Looking for the easy way out. . . it’s often a motif of the film noir. Taking the idea to its seemingly inevitable conclusion, director Anthony Mann (Desperate) definitely drives the concept down what seems to be every Side Street (1949) in The Big Apple in this tale of go on, take the money and run.
Joe Norson (Farley Granger) is anticipating the birth of his first child with wife Ellen Norson (Cathy O’Donnell). The acting pair grace the screen together for the second and final time following They Live by Night from the previous year. . . funnily enough, it almost plays as a ‘what could have been’ second chance for that couple.
Joe is struggling to find work in this post-war New York City. With a failed business, he is a part-time mailman. . . a job that will open him up to a crooked financial opportunity. Thinking he’s seen where a couple hundred dollars is in lawyer Victor Backett’s (Edmon Ryan) office, he comes back to nab it, seeing it as a much needed start for his wife and soon to come son.
Of course, there is actually thirty grand in the legal envelope and he quickly realizes he’s way over his head. Already wracked with guilt over what he’s done, he soon realizes that this is not just a robbery, but the people he’s stolen from are just as shady as some good noir cinematography.
Trying to hide the money, he leaves it disguised as a package with local bartender Nick Drumman (Edwin Max), also telling his wife that he must leave town for a new lucrative job opportunity with one of his wartime mates. . . instead living on the sketchy side streets of NYC.
Filled with unflattering characters, it’s hard to trust anyone in this big city landscape. There will be two femmes, an alcohol loving nightclub singer, Harriet Sinton (Jean Hagen), and a money hungry dog loving dame, Lucille ‘Lucky’ Colner (Adele Jergens), while big Georgie Garsell (James Craig) will be the lawyer’s right hand of retribution, ushered around the streets by twitchy taxi driver Larry Giff (Harry Bellaver).
With these rough and tumble guys on Joe’s trail, he returns to collect the money, only to find that both Nick and the package have mysteriously disappeared (with him having sold the bar). Will Joe be able to evade capture while playing amateur detective? Will he be able to track the elusive bartender? And, what will his wife think when she finally discovers where he’s been while she is in labor?

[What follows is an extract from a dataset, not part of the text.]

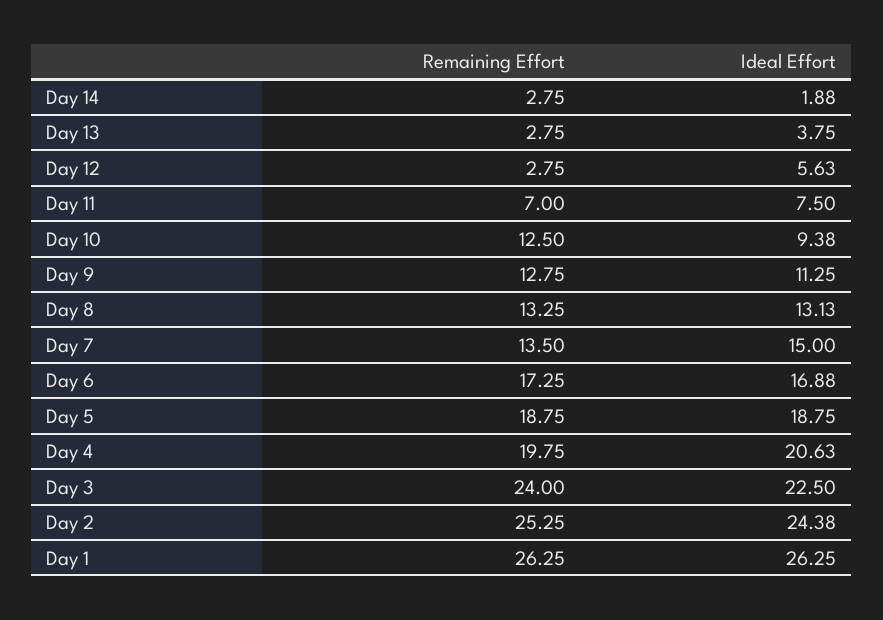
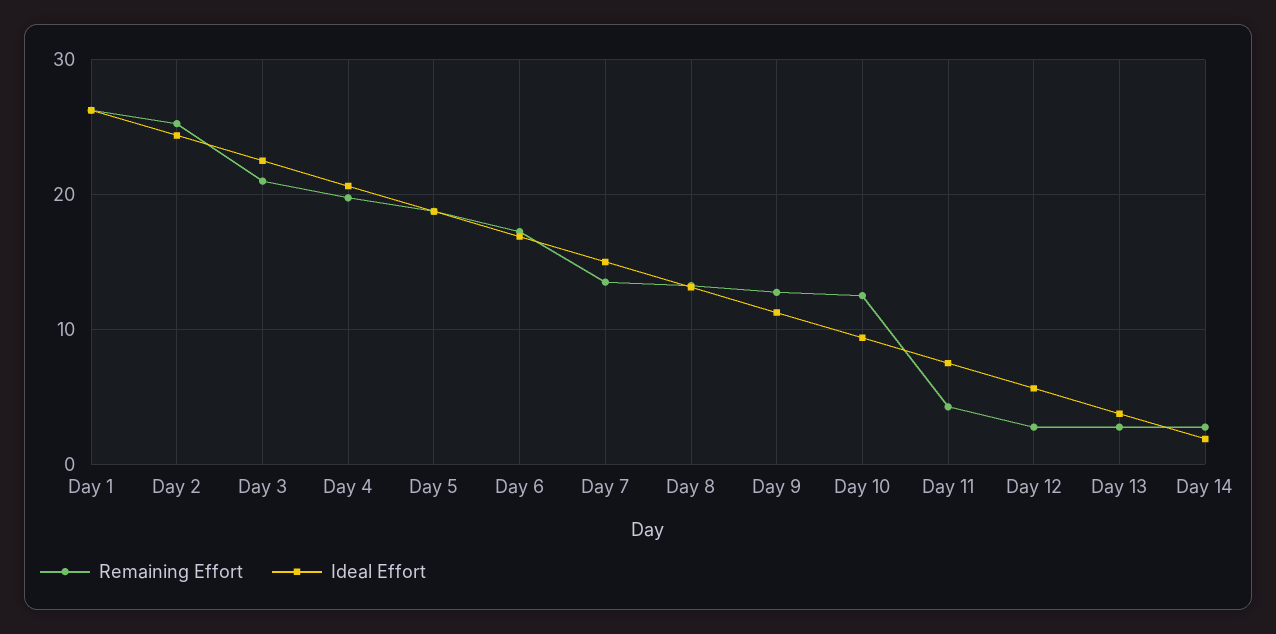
Remaining Effort, Day 11: 7 -> 4
Remaining Effort, Day 3: 24 -> 21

An interesting mix of almost documentary-like depictions of life on the side streets of New York City fused with a police procedural narration utilizing ultra-stylized visuals, the central car chase is unlike anything seen at the time. Roaring through the maze-like roadways of the city, Mann takes the camera everywhere from thirty plus stories all the way down to hip height to capture the action. Bookending this with tense journeys into moody bars, pigeon-filled rooftops, seedy motels, low lit slum housing, it’s hard to argue that seeing this long gone part of New York City is worth the price of admission alone.
Anthony Manns’s final noir before moving onto other genres (often the western), Side Street ably shows off the more cynical side of post-war New York City. With Granger at his nervous best, some memorable femme fatales, and some of the most striking visuals of the Big Apple you’ll ever see, this is a noir worth experiencing. So, discover if Joe should shoot for the moon, or if those star-crossed gangsters are gonna get him.